My question is did I translate the XML correctly in the POST request?
More specifically how do I handle the GovernmentID and referencing the SSN entry?
First of all, the XML you've provided isn't valid! Your root element starts with BackgroundCheck and ends with BackgroundSearchPackage:
<BackgroundCheck userId="username" password="password">
<BackgroundSearchPackage action="submit" type="demo product">
</BackgroundCheck>
</BackgroundSearchPackage>
In addition, your translation / transformation from XML to Ruby hash is incorrect. If BackgroundCheck is your root element and BackgroundSearchPackage is a child of it, your Ruby hash should look like this (rest-client accepts the string and the symbol notation):
my_xml_hash = {
"BackgroundCheck" => {
"userId"=>"username",
"password"=>"password",
"BackgroundSearchPackage" => {
"action"=>"submit",
"type"=>"demo product",
...
"PersonalData" => { ... },
...
}
}
}
You can access values in a Ruby hash like this:
# string syntax
my_xml_hash['BackgroundCheck']['BackgroundSearchPackage']['PersonalData']['DemographicDetail']['GovernmentId']
=> "123456789"
# symbol syntax
other_xml_hash[:BackgroundCheck][:BackgroundSearchPackage][:PersonalData][:DemographicDetail]['GovernmentId']
=> "123456789"
If I understood you correctly, you want to send XML via a POST request. But if you use the hash syntax, you will not achieve the result, what you probably want, because rest-client will post your data as parameters and not as XML data!

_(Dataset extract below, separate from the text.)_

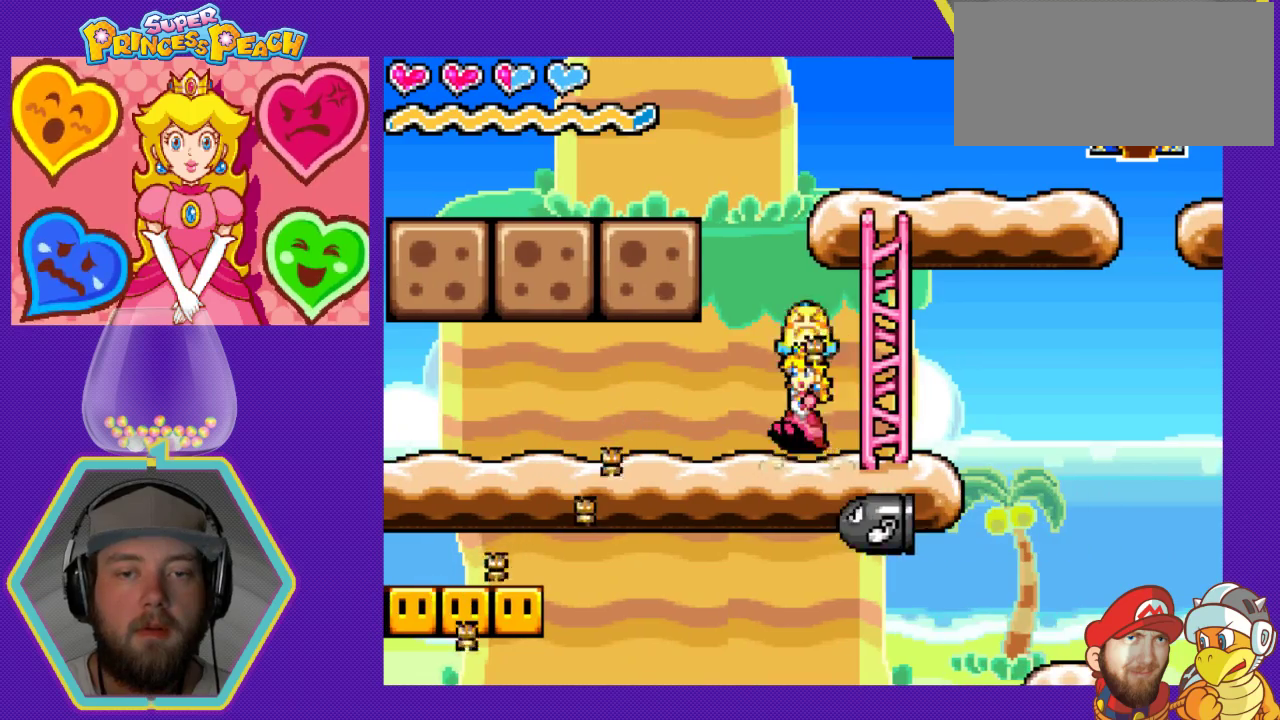
{"buttons": [], "events": [[67, "A", "down"], [200, "A", "up"], [267, "A", "down"], [333, "A", "up"], [400, "A", "down"], [500, "A", "up"]]}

If you need to adjust only GovernmentID and issuingAuthority, I would do it as follows.
require 'rest_client'
# the customized 'GovernmentID'
government_id = '123'
# the customized 'issuingAuthority'
issuing_authority = 'FOO'
xml_template =<<END_OF_XML
<BackgroundCheck userId="username" password="password">
<BackgroundSearchPackage action="submit" type="demo product">
<ReferenceId>some_id_value</ReferenceId>
<PersonalData>
<PersonName>
<GivenName>John</GivenName>
<MiddleName>Q</MiddleName>
<FamilyName>Test</FamilyName>
</PersonName>
<Aliases>
<PersonName>
<GivenName>Jack</GivenName>
<MiddleName>Quigley</MiddleName>
<FamilyName>Example</FamilyName>
</PersonName>
</Aliases>
<DemographicDetail>
<GovernmentId issuingAuthority="#{issuing_authority}">#{government_id}</GovernmentId>
<DateOfBirth>1973-12-25</DateOfBirth>
</DemographicDetail>
<PostalAddress>
<PostalCode>83201</PostalCode>
<Region>UT</Region>
<Municipality>Salt Lake City</Municipality>
<DeliveryAddress>
<AddressLine>1234</AddressLine>
<StreetName>Main Street</StreetName>
</DeliveryAddress>
</PostalAddress>
<EmailAddress>john#test.com</EmailAddress>
<Telephone>801-789-4229</Telephone>
</PersonalData>
</BackgroundSearchPackage>
</BackgroundCheck>
END_OF_XML
# Go to http://requestb.in/ , click on "Create a RequestBin", copy the "Bin URL" and use it for your tests ;-)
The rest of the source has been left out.